What the GTFS is going on?!?!

This week I started working on a project using New York City subway data. When I made a request to the MTA’s API, to test my key, I got a surprise!

It turns out that the MTA’s data feeds, as well as most transit data available, uses a data standard called GTFS.

GTFS stands for General Transit Specification, it is an open data format for public transit data created by Google. There are two categories within GTFS, static and realtime, and they operate slightly differently.

Before GTFS there was no standard for transit data, so it’s introduction led to quick adoption by both developers and transit agencies.

GTFS Static

A static GTFS feed is a .zip file that contains between 6 and 13 CSV tables, each stored in a .txt file. Each of the CSV tables contains the data for one category of information about the transit system in question. The six mandatory tables are agency, routes, trips, stop_times, stops, and calendar. The 7 optional tables include things like fares, transfers, and frequency.

For a list of the fields in each table check out Google’s documentation.

GTFS Realtime

GTFS Realtime is an extension of the GTFS format that allows transit agencies to provide access to real-time data about transit systems. This means developers have access to information about Trip updates, Service alerts, and Vehicle positions. The information from the feed is returned as a binary file which is then decoded using protocol buffers.

Protocol buffers specify how you want your data structured and are supplied as a .proto file which determines how your data is serialized when it is decoded. If that sounds complicated don’t worry, Google has a repo of GTFS Realtime language bindings that can do most of the work for us!

Let’s write a quick little ruby program with Sinatra, to test that everything is working correctly. I have hardcoded feed_id=21 into this example, which will give us data from the B/D/F/M line.

When this is run, we receive an array of objects. Each object represents a train and contains two sub-objects. The first is called "trip" and contains a trip id, the trip’s start time and the train’s route id. The second is "stop_time_date" which contains an array of objects containing arrival and departure information for each stop that the particular train has been to.

Now we have a bunch of information about train times and stops, but what can we do with it?

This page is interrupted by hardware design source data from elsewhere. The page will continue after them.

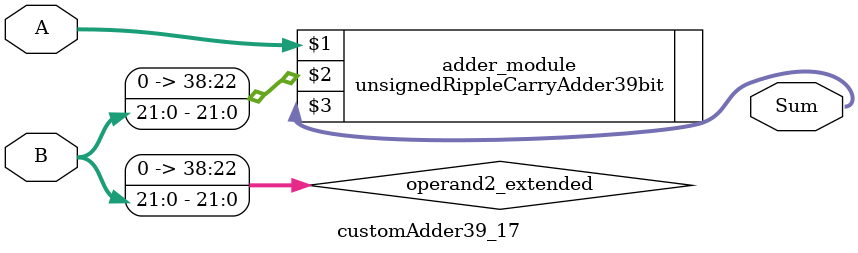
<source format=v>
module customAdder39_17(
                        input [38 : 0] A,
                        input [21 : 0] B,
                        
                        output [39 : 0] Sum
                );

        wire [38 : 0] operand2_extended;
        
        assign operand2_extended =  {17'b0, B};
        
        unsignedRippleCarryAdder39bit adder_module(
            A,
            operand2_extended,
            Sum
        );
        
        endmodule
        
</source>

We can combine it with the information that we pulled from the static GTFS feed! We now have information about which stop corresponds to each element’s "stop_id", including the stops name, and GPS coordinates. We also have access to information about which stations accept transfers, route data, and a lot more.

By combining information from the static GTFS feed and the GTFS Realtime feed, we have a very complete set of information about the transit system… Except for what’s going to happen when they shut down the L Train!

As you can see GTFS is a really robust system for dealing with transit data, and because it was adopted so universally, you can access transit data from any city that uses it in the same way. After a quick look at the internet, it seems like there are over 1000 cities around the world that provide access to GTFS data about their public transit!